=== Verilen Metin ===
/---

Kuruluş nizamnamesi yetmiş yedi maddeden oluşuyor, ilk beş maddesi kulübün kuruluş amacını açıklıyordu. Bu amaçlar arasında Eyüp’lüler arasında daimi münasebetler tesis etmek, birlik ve dayanışma hislerini güçlendirmek, gençleri zinde ve müteşebbis yetiştirmek, mensuplarının ilim ve irfanlarını yükseltmek, kütüphaneler açmak, konferanslar tertip etmek, yenilikleri muhite aktarmak ve musiki heyeti oluşturmak gibi hususlar vardı. Bunları yaparken siyasetle uğraşmayacağını, hiçbir siyasi fırkaya hizmet etmeyeceğini özellikle belirtmişti.
Kulübün arması, atıcılıktan biniciliğe, bokstan güreşe birçok spor dalını ifade sembollerin birleşiminden oluşuyordu. İşgale karşı direnişi ve milli mücadeleyi işaret eden tabanca, kılıç ve tüfek gibi simgelere yer vermeyi de ihmal etmemişti.
Son Padişah Vahdettin’in kuruluşa onay verdiği irade-i seniyenin tarihi 11 Ocak 1919’dur. Dâhiliye Nezaretindeki son işlemlerin ardından 13 Ocak 1919’da Eyüp İdman Eyüp İdman Yuvası resmen kurulmuş oldu.

\---

=== Cevaplanacak Sorular ===
- 1) Eyüp İdman Yuvası'nın kuruluşuna dair metinde "Kulübün arması, atıcılıktan" sözcüklerini içeren ifadeyle başlayıp "resmen kurulmuş oldu." ile biten bölümü hiç değiştirmeden yeniden yazın.
- 2) Eyüp İdman Yuvası'nın kuruluşunu anlatan metni, son cümlesinden sonra devam ettirin.
Veriler, kulübün kuruluşunu anlatan metinden ayrı bir malzemedir.

=== Veriler ===
/---

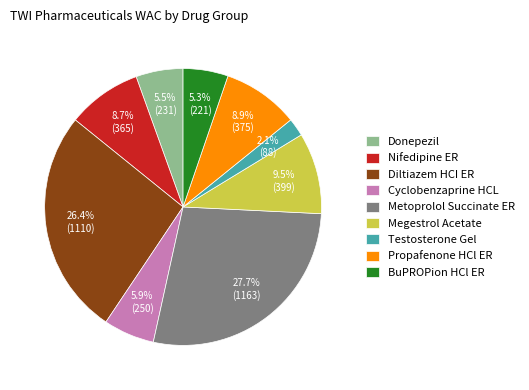

To the nearest percent, what is the average slice percentage?

11%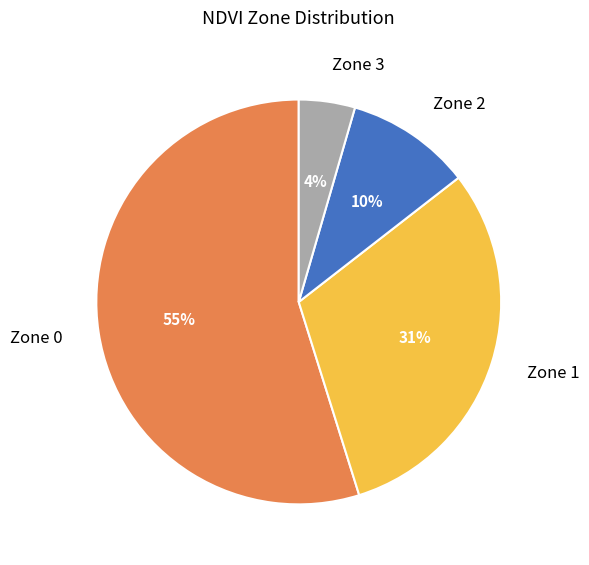

Combined, do Zone 0 and Zone 3 account for over 50%?

Yes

\---

=== Görev Çıktıları ===
- 1)
Kulübün arması, atıcılıktan biniciliğe, bokstan güreşe birçok spor dalını ifade sembollerin birleşiminden oluşuyordu. İşgale karşı direnişi ve milli mücadeleyi işaret eden tabanca, kılıç ve tüfek gibi simgelere yer vermeyi de ihmal etmemişti.
Son Padişah Vahdettin’in kuruluşa onay verdiği irade-i seniyenin tarihi 11 Ocak 1919’dur. Dâhiliye Nezaretindeki son işlemlerin ardından 13 Ocak 1919’da Eyüp İdman Eyüp İdman Yuvası resmen kurulmuş oldu.

- 2)
Kurukavak Caddesi üzerinde bulunan terk edilmiş eski bir konağın giriş katı kulüp binası olarak düzenlendi. Kulüp Başkanı olan Evkaf Memuru Cemal Bey, zaten gençler arasında tanınan ve sevilen bir adamdı. Bu yüzden futbolcu bulmakta, takım kurmakta hiç zorluk çekilmedi.
“İstanbul Futbol Ligi”ne kabul edilmeyen Eyüp İdman Yuvası, çalışmalarını daha çok özel maçlarla sürdürdü. İstanbul’un değişik mahallelerindeki takımların yanı sıra Rami Kışlasını işgal eden Fransız askerleriyle ve Halıcıoğlu’ndaki İngiliz askerleriyle maçlar yaptı. O maçlar esnasında oluşan boşlukta kışlalardan gizlice silahlar kaçırıldı.
Zaten esas amaç buydu. Futbol kulübü, direniş çalışmalarını örten bir şal gibiydi…
Kulüp, ilerleyen günlerde beklenin çok üstünde işler gördü.
İzmir’in işgalini protesto etmek amacıyla 23 Mayıs 1919’da Sultanahmet Meydanında düzenlenen ve İstiklal Harbi tarihimizde önemli yer tutan büyük mitingin en büyük organizatörlerinden biri oldu. Türk Talebe Cemiyeti ile birlikte yaptığı çalışmalar sonucunda mahşeri bir kalabalık işgali protesto etti.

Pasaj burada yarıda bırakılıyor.